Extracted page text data
━━━━
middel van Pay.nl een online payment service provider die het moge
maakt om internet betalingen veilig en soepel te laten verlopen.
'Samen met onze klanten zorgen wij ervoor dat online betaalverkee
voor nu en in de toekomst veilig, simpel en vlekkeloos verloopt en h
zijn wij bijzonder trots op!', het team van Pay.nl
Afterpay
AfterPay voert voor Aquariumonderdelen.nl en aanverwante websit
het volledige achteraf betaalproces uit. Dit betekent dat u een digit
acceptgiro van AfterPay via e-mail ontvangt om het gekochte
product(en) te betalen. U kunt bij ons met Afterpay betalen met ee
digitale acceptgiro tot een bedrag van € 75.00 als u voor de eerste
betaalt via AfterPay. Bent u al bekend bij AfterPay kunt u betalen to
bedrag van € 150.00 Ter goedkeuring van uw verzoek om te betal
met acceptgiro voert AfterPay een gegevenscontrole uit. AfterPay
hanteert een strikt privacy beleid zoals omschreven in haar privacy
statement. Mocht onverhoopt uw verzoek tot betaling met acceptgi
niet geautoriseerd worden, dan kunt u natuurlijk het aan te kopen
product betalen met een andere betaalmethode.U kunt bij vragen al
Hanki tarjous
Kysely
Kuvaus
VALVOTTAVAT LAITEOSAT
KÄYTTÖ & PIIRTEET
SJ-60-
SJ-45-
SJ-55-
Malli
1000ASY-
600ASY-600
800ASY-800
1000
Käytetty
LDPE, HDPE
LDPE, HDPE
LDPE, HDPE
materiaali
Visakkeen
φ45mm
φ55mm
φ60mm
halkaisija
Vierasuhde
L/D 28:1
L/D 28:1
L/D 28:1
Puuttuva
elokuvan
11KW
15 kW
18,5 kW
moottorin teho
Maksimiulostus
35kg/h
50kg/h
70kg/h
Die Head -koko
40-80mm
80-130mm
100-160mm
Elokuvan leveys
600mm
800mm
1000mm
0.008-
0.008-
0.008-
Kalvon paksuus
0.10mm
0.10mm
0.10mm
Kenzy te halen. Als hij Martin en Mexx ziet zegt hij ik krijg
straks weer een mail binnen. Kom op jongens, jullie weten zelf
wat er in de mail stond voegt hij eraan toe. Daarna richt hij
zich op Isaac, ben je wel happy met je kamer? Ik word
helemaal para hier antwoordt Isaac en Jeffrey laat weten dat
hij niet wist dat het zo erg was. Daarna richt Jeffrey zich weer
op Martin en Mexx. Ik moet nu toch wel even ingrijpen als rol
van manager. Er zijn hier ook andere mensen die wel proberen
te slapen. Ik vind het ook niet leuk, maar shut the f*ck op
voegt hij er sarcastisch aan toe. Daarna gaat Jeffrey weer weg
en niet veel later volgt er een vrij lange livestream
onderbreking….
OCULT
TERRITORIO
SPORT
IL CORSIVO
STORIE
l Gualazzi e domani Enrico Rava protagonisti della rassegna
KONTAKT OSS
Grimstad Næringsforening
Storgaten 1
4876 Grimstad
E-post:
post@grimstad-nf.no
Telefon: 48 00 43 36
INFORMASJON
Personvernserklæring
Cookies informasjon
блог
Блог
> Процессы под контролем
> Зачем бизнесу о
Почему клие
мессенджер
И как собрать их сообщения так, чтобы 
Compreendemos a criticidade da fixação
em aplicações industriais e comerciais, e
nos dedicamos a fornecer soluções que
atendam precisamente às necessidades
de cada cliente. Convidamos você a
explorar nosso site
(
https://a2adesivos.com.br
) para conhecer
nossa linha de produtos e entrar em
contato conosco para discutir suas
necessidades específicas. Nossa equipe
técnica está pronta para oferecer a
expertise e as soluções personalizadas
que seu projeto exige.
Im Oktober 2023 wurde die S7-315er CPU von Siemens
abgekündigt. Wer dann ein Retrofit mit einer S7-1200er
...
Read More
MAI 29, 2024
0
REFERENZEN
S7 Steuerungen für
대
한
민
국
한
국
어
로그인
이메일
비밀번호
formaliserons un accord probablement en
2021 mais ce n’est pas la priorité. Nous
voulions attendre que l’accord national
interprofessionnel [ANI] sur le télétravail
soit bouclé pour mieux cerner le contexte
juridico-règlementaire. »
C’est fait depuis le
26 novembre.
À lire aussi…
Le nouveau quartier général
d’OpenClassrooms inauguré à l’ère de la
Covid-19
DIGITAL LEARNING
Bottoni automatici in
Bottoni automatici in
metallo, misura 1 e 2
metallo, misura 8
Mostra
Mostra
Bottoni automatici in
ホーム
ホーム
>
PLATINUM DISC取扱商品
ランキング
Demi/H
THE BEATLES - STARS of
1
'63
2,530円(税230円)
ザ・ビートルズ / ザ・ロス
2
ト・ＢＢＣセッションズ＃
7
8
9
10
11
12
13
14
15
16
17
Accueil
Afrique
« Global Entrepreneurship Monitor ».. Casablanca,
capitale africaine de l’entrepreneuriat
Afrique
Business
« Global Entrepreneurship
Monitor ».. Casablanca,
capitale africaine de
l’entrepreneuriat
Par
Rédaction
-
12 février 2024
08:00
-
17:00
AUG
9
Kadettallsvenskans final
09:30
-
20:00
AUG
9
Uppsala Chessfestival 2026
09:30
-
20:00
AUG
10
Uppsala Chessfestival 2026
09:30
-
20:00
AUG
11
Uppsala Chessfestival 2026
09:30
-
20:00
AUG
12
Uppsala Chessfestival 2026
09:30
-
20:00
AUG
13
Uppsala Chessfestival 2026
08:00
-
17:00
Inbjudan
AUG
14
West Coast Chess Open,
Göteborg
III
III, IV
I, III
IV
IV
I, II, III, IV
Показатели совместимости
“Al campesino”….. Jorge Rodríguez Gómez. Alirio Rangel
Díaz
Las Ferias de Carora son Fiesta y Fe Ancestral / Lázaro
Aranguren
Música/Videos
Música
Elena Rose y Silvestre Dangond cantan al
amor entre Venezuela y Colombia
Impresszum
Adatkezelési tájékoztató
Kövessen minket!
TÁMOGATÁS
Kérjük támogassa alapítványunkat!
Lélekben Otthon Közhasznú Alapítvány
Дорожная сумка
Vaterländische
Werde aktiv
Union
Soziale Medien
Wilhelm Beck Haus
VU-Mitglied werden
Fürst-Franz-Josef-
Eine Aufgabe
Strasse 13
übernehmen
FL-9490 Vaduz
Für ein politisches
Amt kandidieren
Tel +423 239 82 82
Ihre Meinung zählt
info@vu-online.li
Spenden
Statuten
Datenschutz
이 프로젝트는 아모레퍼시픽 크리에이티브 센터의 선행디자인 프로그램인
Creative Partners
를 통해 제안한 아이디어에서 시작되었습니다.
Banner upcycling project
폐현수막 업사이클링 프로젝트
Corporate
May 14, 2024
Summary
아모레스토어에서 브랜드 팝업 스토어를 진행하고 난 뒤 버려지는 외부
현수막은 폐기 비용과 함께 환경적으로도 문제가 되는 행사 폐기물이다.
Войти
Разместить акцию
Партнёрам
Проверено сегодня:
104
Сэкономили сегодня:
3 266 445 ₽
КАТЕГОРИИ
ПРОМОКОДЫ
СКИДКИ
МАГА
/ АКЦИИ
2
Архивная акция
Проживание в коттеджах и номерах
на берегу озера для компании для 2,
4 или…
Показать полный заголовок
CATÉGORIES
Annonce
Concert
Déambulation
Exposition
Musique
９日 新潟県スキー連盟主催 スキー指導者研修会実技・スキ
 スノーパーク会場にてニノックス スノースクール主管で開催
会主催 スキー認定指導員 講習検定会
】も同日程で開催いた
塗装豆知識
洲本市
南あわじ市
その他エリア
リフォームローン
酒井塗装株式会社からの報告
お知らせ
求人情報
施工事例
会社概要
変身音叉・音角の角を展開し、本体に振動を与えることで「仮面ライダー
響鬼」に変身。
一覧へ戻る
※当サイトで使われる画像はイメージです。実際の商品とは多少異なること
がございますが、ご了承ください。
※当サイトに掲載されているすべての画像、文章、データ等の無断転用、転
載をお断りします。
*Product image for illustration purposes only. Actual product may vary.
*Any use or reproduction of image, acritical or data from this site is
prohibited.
━━━━
▸ To do:
Only the lines from the one containing "폐현수막 업사이클링 프로젝트" through the last line of the records above are to be reproduced, exactly and with both ends included.

▸ Answer for this exercise:
폐현수막 업사이클링 프로젝트
Corporate
May 14, 2024
Summary
아모레스토어에서 브랜드 팝업 스토어를 진행하고 난 뒤 버려지는 외부
현수막은 폐기 비용과 함께 환경적으로도 문제가 되는 행사 폐기물이다.
Войти
Разместить акцию
Партнёрам
Проверено сегодня:
104
Сэкономили сегодня:
3 266 445 ₽
КАТЕГОРИИ
ПРОМОКОДЫ
СКИДКИ
МАГА
/ АКЦИИ
2
Архивная акция
Проживание в коттеджах и номерах
на берегу озера для компании для 2,
4 или…
Показать полный заголовок
CATÉGORIES
Annonce
Concert
Déambulation
Exposition
Musique
９日 新潟県スキー連盟主催 スキー指導者研修会実技・スキ
 スノーパーク会場にてニノックス スノースクール主管で開催
会主催 スキー認定指導員 講習検定会
】も同日程で開催いた
塗装豆知識
洲本市
南あわじ市
その他エリア
リフォームローン
酒井塗装株式会社からの報告
お知らせ
求人情報
施工事例
会社概要
変身音叉・音角の角を展開し、本体に振動を与えることで「仮面ライダー
響鬼」に変身。
一覧へ戻る
※当サイトで使われる画像はイメージです。実際の商品とは多少異なること
がございますが、ご了承ください。
※当サイトに掲載されているすべての画像、文章、データ等の無断転用、転
載をお断りします。
*Product image for illustration purposes only. Actual product may vary.
*Any use or reproduction of image, acritical or data from this site is
prohibited.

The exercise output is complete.